Krishna Sankar December 24, 2011 at 6:07 am

@archit: good luck !

Will Dwinnell December 11, 2011 at 7:17 pm

You use:

theta_vec = inv(x’*x)*x’*y;

While that is theoretically correct, why not just use:

theta_vec = x \ y;

Krishna Sankar December 12, 2011 at 5:04 am

@Will: Yes, I could have used that. Just that I preferred to use the expanded version.

And for reference, from Mathworks on mldivide \
http://www.mathworks.in/help/techdoc/ref/mldivide.html
“If the equation Ax = b does not have a solution (and A is not a square matrix), x = A\b returns a least squares solution — in other words, a solution that minimizes the length of the vector Ax – b, which is equal to norm(A*x – b).”

Andrei Krishkevich December 6, 2011 at 10:56 pm

Very nice post. Please correct me if I’m wrong, but it looks like you’re simply deriving the linear least square fit formula. It’s probably worth mentioning in the article.

Krishna Sankar December 7, 2011 at 4:41 am

@Andrei: Yup, it turns out to be the closed form for least squares fit. Recall, we are trying to minimize the square of the errors, which is indeed least squares. I will add a note on that…

linkin8834 December 4, 2011 at 6:48 pm

Hello, is it the same as the MATLAB function polyfit?

+---+

Reproduce word for word the part of the comment thread on least squares fitting above that opens with the words containing "Krishna Sankar December 12, 2011" and closes with "in the article.".

EXCERPTED RECORDS:
+---+

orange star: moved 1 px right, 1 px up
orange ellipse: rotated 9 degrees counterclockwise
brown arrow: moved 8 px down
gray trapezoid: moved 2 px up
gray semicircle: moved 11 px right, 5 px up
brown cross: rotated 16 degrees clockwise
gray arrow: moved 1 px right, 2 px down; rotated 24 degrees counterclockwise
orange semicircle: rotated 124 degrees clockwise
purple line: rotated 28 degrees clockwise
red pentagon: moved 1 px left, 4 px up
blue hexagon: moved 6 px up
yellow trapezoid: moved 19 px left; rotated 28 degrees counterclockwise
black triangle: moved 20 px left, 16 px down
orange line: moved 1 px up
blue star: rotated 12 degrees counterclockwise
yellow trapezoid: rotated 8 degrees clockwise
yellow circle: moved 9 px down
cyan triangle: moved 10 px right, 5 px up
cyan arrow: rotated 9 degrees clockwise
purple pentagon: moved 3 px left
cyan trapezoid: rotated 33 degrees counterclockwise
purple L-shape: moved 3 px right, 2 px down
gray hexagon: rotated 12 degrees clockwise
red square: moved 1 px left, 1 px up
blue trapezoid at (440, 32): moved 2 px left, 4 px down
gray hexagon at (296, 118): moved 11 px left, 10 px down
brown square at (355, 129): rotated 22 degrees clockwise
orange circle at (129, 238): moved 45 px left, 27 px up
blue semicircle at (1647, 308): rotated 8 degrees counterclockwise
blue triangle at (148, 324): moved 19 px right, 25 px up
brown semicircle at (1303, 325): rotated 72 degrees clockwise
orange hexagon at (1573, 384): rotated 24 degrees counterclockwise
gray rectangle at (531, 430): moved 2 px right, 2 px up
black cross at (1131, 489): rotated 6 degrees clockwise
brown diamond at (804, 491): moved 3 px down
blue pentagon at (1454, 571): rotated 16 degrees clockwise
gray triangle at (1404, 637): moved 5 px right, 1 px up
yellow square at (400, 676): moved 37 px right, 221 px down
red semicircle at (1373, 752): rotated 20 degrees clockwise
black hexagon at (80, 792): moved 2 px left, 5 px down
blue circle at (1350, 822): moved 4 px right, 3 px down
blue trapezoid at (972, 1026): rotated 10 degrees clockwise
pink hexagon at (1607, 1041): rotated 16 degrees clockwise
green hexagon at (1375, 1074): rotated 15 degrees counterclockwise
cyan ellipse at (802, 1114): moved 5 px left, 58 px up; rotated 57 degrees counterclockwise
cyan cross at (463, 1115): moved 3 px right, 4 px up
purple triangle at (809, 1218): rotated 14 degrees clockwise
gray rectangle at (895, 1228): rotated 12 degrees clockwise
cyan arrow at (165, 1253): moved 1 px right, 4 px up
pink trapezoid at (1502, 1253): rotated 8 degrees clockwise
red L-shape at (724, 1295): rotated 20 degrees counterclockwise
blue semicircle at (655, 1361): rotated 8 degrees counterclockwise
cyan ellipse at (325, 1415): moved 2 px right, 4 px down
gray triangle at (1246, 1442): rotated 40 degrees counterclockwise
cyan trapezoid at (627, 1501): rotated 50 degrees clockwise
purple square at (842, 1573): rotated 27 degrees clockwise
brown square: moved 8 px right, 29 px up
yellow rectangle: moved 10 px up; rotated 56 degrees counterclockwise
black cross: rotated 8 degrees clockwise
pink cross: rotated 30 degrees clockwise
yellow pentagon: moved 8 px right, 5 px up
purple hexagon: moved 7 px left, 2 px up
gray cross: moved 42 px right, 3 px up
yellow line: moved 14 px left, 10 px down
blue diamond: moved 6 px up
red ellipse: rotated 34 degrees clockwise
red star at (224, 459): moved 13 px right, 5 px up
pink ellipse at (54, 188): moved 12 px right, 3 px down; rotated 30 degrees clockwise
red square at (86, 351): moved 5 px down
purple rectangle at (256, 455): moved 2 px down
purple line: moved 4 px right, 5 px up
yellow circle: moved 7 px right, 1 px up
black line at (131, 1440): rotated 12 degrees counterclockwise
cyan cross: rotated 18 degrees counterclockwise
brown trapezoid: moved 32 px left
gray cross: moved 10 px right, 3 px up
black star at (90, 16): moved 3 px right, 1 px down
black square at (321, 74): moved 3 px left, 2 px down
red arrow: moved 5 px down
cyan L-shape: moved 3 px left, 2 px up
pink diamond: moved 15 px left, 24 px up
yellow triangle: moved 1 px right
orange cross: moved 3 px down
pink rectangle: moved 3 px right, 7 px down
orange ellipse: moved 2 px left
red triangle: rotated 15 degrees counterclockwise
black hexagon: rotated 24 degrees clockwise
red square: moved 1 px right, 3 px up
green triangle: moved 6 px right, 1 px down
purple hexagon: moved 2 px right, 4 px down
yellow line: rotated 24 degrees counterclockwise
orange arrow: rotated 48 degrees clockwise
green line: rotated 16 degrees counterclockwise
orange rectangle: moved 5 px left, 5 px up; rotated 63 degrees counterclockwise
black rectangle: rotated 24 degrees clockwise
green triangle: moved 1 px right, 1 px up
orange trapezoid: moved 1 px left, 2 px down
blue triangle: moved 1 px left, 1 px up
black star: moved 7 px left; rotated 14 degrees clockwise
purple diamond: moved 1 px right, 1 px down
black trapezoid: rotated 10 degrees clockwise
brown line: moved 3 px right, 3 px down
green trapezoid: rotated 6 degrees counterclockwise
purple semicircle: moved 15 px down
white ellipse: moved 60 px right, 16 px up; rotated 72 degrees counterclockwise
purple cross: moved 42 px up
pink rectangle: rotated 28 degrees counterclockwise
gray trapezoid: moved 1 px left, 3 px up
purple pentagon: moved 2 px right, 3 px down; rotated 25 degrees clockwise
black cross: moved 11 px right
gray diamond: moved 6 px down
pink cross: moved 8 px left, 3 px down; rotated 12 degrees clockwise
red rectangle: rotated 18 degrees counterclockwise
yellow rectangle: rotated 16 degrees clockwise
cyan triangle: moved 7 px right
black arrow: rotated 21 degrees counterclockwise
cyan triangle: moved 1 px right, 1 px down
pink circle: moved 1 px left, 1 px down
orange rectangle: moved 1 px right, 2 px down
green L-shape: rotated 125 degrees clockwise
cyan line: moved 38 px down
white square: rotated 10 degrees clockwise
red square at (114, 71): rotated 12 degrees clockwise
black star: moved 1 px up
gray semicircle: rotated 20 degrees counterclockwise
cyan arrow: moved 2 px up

+---+

EXPECTED ANSWER:
Krishna Sankar December 12, 2011 at 5:04 am

@Will: Yes, I could have used that. Just that I preferred to use the expanded version.

And for reference, from Mathworks on mldivide \
http://www.mathworks.in/help/techdoc/ref/mldivide.html
“If the equation Ax = b does not have a solution (and A is not a square matrix), x = A\b returns a least squares solution — in other words, a solution that minimizes the length of the vector Ax – b, which is equal to norm(A*x – b).”

Andrei Krishkevich December 6, 2011 at 10:56 pm

Very nice post. Please correct me if I’m wrong, but it looks like you’re simply deriving the linear least square fit formula. It’s probably worth mentioning in the article.